The place I just bought in NC was $365k and taxes are just over $1k per year. On the other hand, my place in Chicago is probably worth $650k and taxes are $13k per year.
 
Amazing job! 1.5M is my next target. At 3M you have enough to do just about everything and never have to worry (small asterisk on this of course). Now you can focus pretty much entirely on every other aspect of life. Big congrats.

The rub in all of this is that of the $3M, $2.45 is qualified money. So, that only leaves $550k in taxable accounts for me to bridge to 59.5. Two things will help. 1. I have nearly 4 years left to beef up the taxable portion and have a some significant stock vestingin that time period. 2. DW is 5 years older than I, so in 4 years she'll only be 6 years from 59.5.

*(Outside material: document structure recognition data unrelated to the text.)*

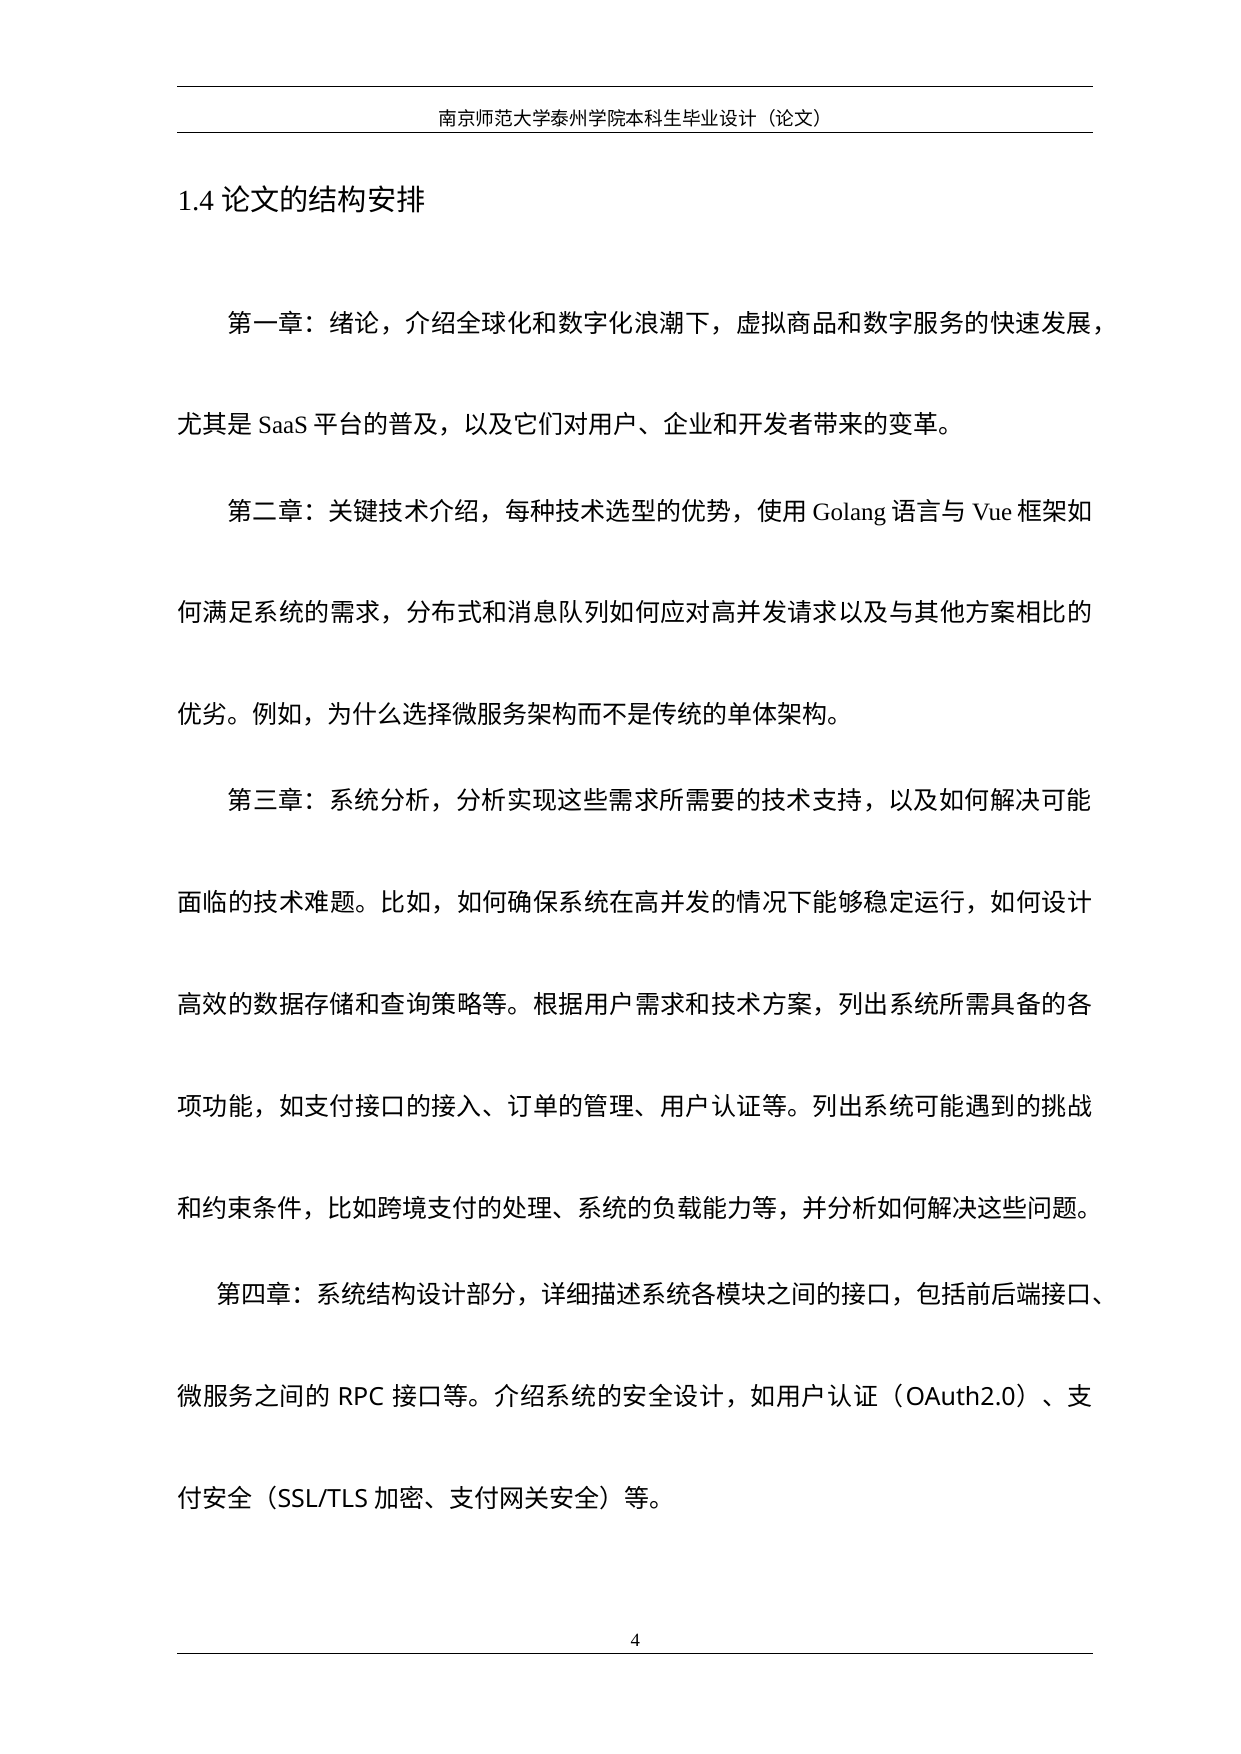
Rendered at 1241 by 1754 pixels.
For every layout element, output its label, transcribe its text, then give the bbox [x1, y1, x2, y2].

subtitle 1.4 论文的结构安排 [177, 164, 1093, 232]
text 第二章：关键技术介绍，每种技术选型的优势，使用Golang语言与Vue框架如何满足系统的需求，分布式和消息队列如何应对高并发请求以及与其他方案相比的优劣。例如，为什么选择微服务架构而不是传统的单体架构。 [177, 475, 1093, 747]
text 第一章：绪论，介绍全球化和数字化浪潮下，虚拟商品和数字服务的快速发展，尤其是 SaaS平台的普及，以及它们对用户、企业和开发者带来的变革。 [177, 287, 1093, 457]
text 第三章：系统分析，分析实现这些需求所需要的技术支持，以及如何解决可能面临的技术难题。比如，如何确保系统在高并发的情况下能够稳定运行，如何设计高效的数据存储和查询策略等。根据用户需求和技术方案，列出系统所需具备的各项功能，如支付接口的接入、订单的管理、用户认证等。列出系统可能遇到的挑战和约束条件，比如跨境支付的处理、系统的负载能力等，并分析如何解决这些问题。 [177, 765, 1093, 1240]
text 第四章：系统结构设计部分，详细描述系统各模块之间的接口，包括前后端接口、微服务之间的 RPC 接口等。介绍系统的安全设计，如用户认证（OAuth2.0）、支付安全（SSL/TLS 加密、支付网关安全）等。 [177, 1258, 1093, 1530]
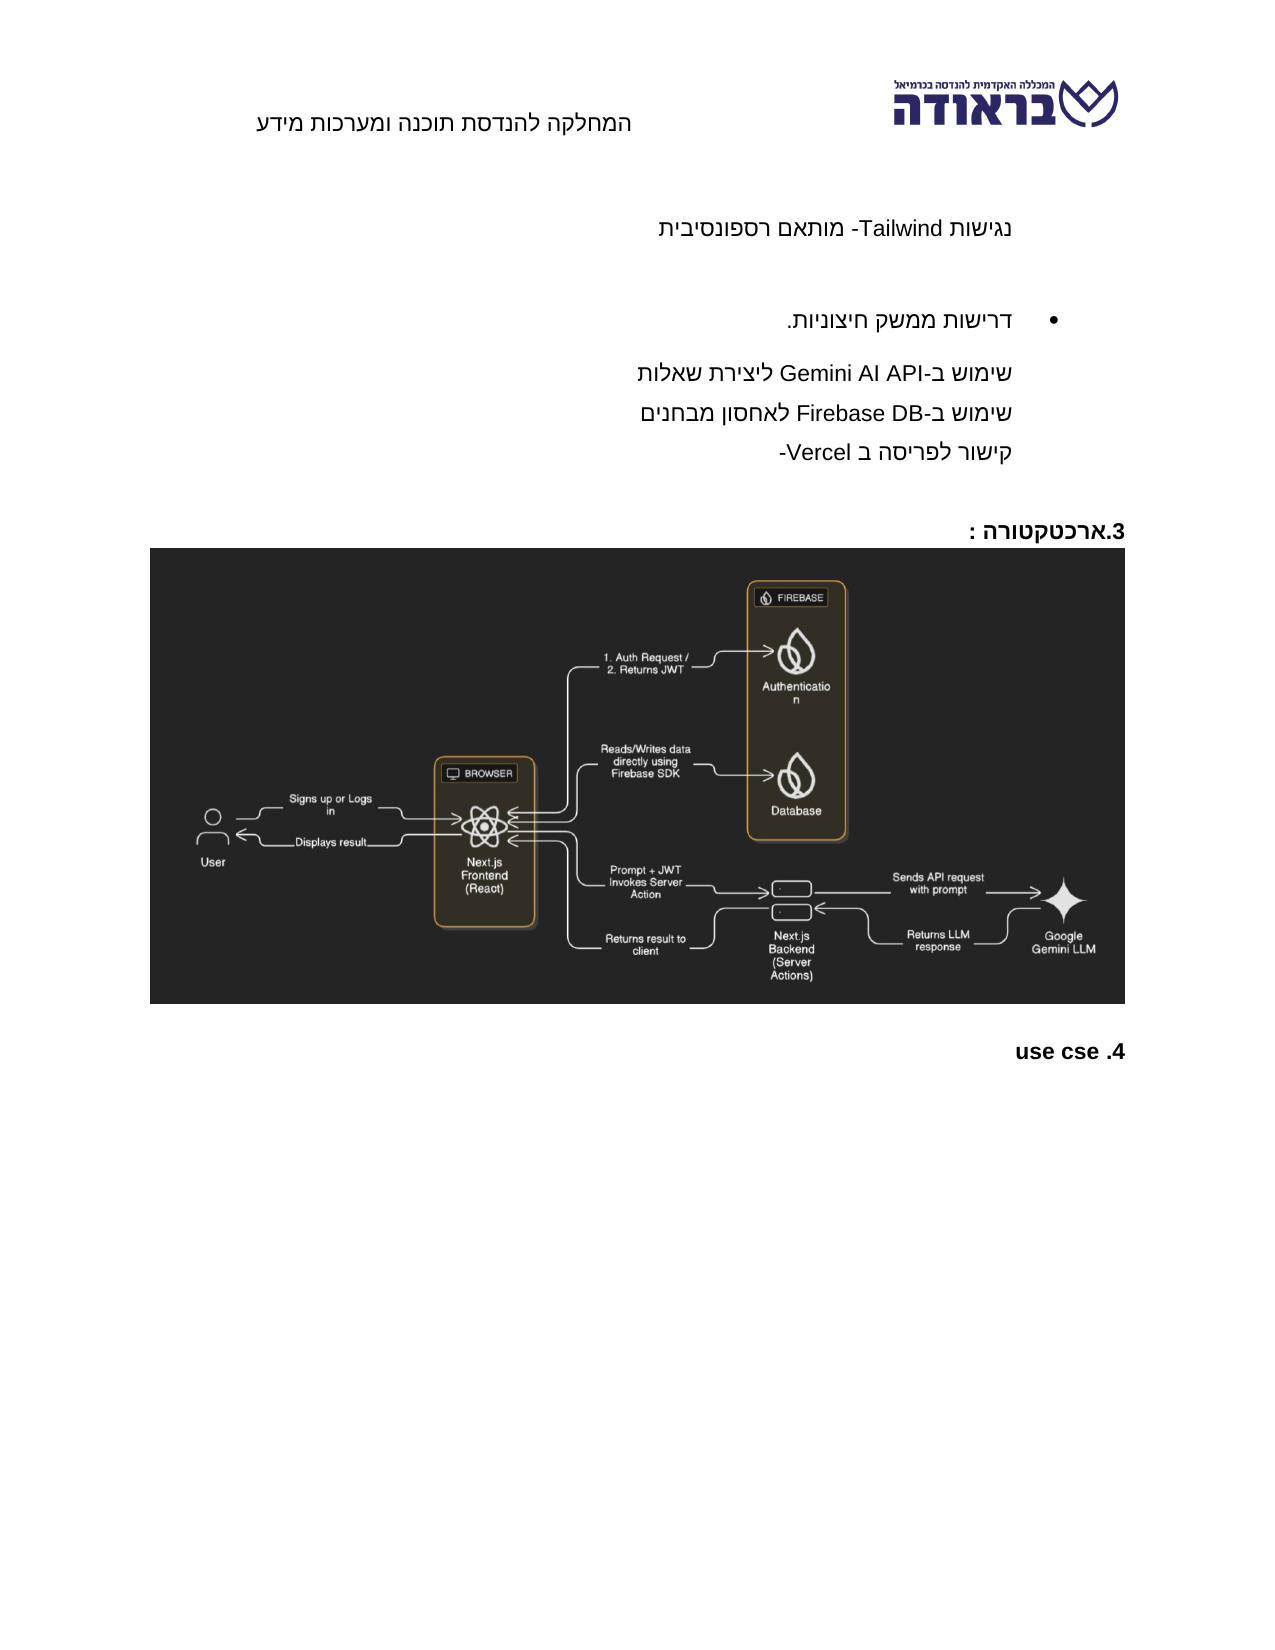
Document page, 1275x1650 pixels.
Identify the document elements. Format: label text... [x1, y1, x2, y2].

picture [887, 75, 1125, 132]
text נגישות Tailwind- מותאם רספונסיבית [187, 215, 1012, 242]
list דרישות ממשק חיצוניות. [187, 307, 1050, 334]
text 3.ארכטקטורה : [150, 518, 1125, 544]
text 4. use cse [150, 1038, 1125, 1064]
text שימוש ב-Firebase DB לאחסון מבחנים [187, 399, 1012, 426]
text קישור לפריסה ב Vercel- [187, 439, 1012, 465]
text שימוש ב-Gemini AI API ליצירת שאלות [187, 360, 1012, 386]
picture [150, 548, 1125, 1004]
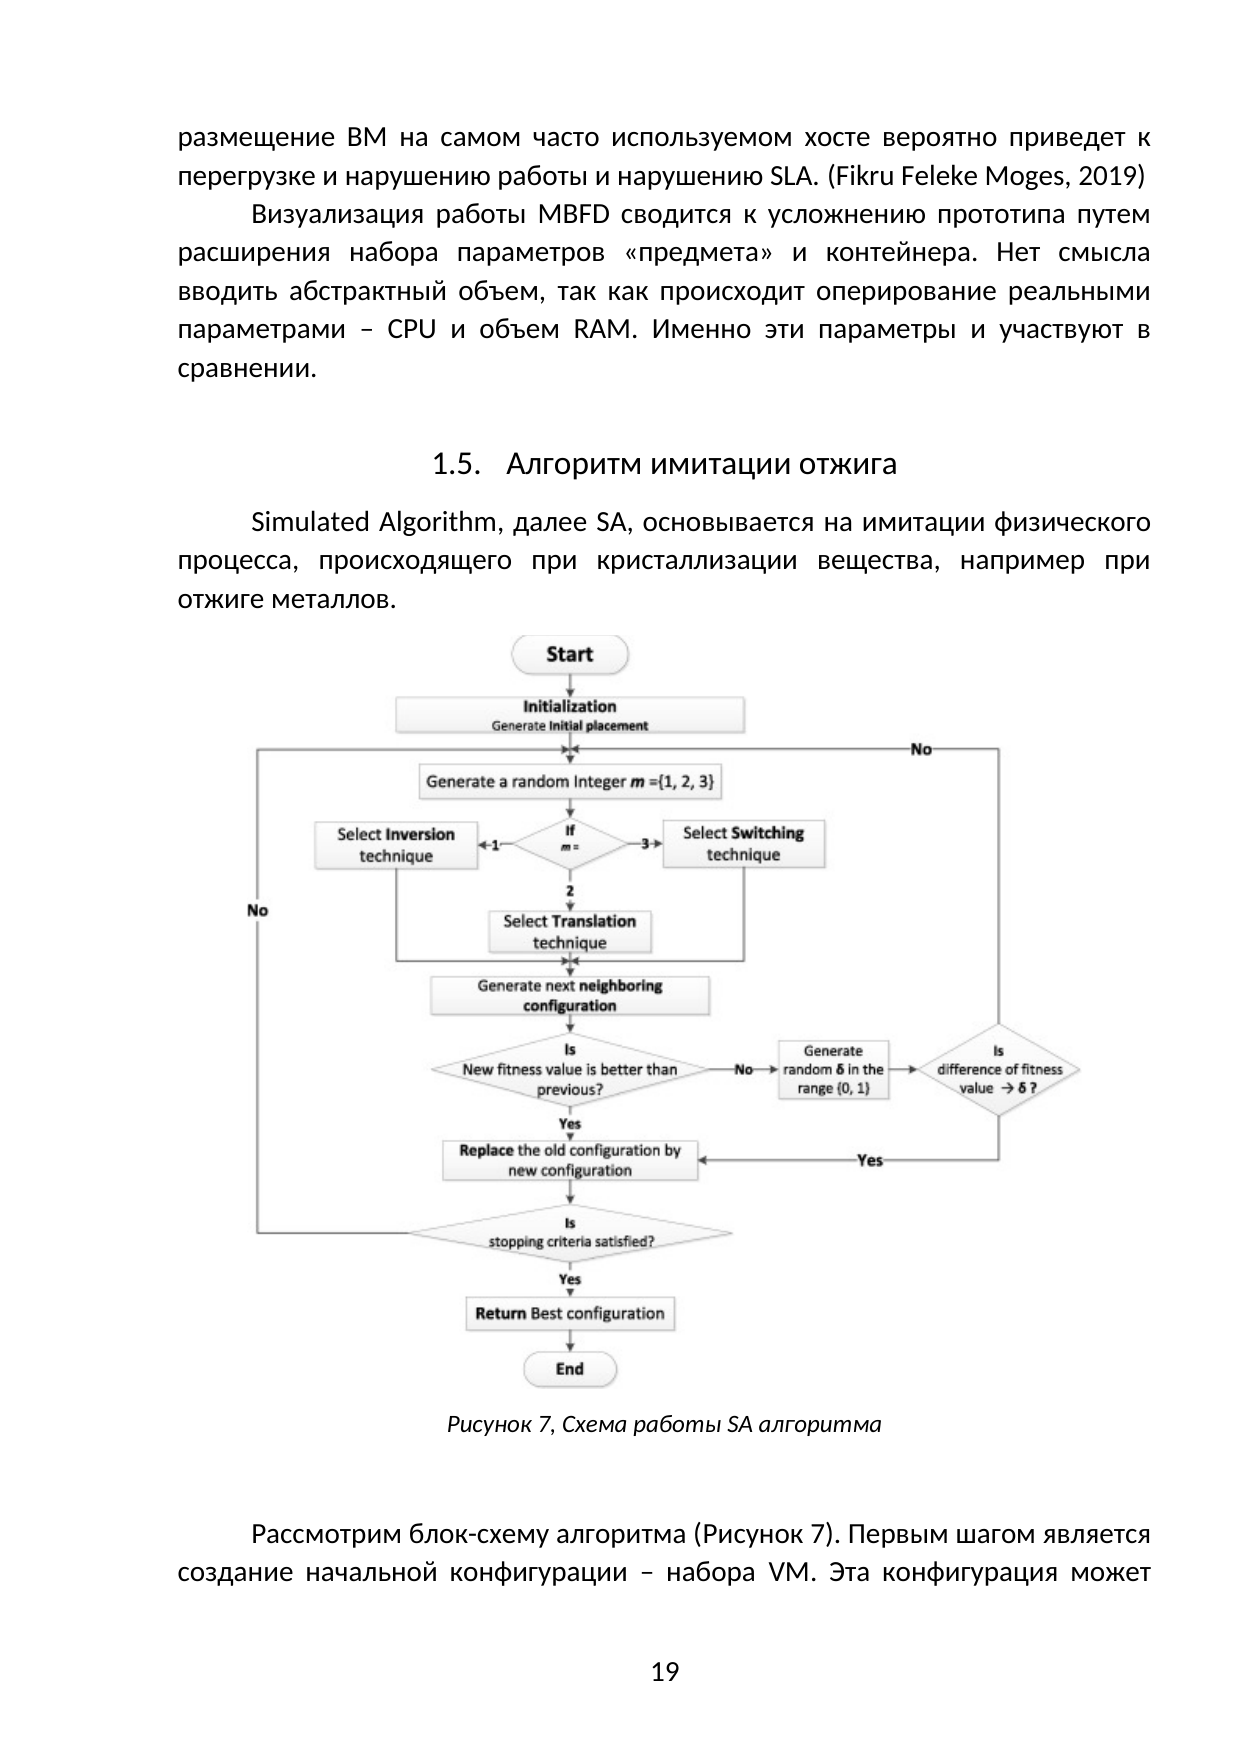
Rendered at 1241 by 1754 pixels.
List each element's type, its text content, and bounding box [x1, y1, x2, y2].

We can do 72t if absolutely needed, but hopefully won't have to.
 
I know that RobbieB is trying to hijack the thread and I am adding to it. We have you beaten on the home that we just sold in Jan 2021. Acquired in 2014, sold for $700K, property tax of $2,400 and the best part is property tax is not reassessed on sale. The new owners are paying the same amount, plus a maximum of 3% increase per year. Our current home which was bought in Jan 2021 is about $1M, property tax of $4,100 and we are not complaining.

Hijacking the hijack, I've mentioned before that one of the ways folks make it in the Islands is that our RE taxes are lowest in the nation. I think ours was about $1600 on a roughly $600K property. We do get a nice deduction for being kupuna (elders) but the rates are quite low for everyone - by comparison to much of the nation. Of course, "discount" milk is $5.50/gal, fresh blue berries are a buck an ounce so there's that.

Returning you now to our regularly scheduled celebration of a $3MM milestone. YMMV
 
The rub in all of this is that of the $3M, $2.45 is qualified money. So, that only leaves $550k in taxable accounts for me to bridge to 59.5. Two things will help. 1. I have nearly 4 years left to beef up the taxable portion and have a some significant stock vestingin that time period. 2. DW is 5 years older than I, so in 4 years she'll only be 6 years from 59.5.

We can do 72t if absolutely needed, but hopefully won't have to.

My situation wasn't quite this problematic. I was over 50% qualified. But after 16 years of FIRE, I'm STILL working my self out of the "qualified money" issue. I did lots of Roth conversions and always take more than my RMD. But, darn it, the qualified money just keeps growing!:facepalm:

First world problems are the best problems. Still, ours are cautionary tales to the young 'uns. Fund those taxable accounts too! Roth as much as you can without maxing your tax. The gummint giveth and the gummint taketh away. YMMV
 
My situation wasn't quite this problematic. I was over 50% qualified. But after 16 years of FIRE, I'm STILL working my self out of the "qualified money" issue. I did lots of Roth conversions and always take more than my RMD. But, darn it, the qualified money just keeps growing!:facepalm:

First world problems are the best problems. Still, ours are cautionary tales to the young 'uns. Fund those taxable accounts too! Roth as much as you can without maxing your tax. The gummint giveth and the gummint taketh away. YMMV

If you are over 70.5, give some of that IRA money to your favorite charities, that is what I am doing.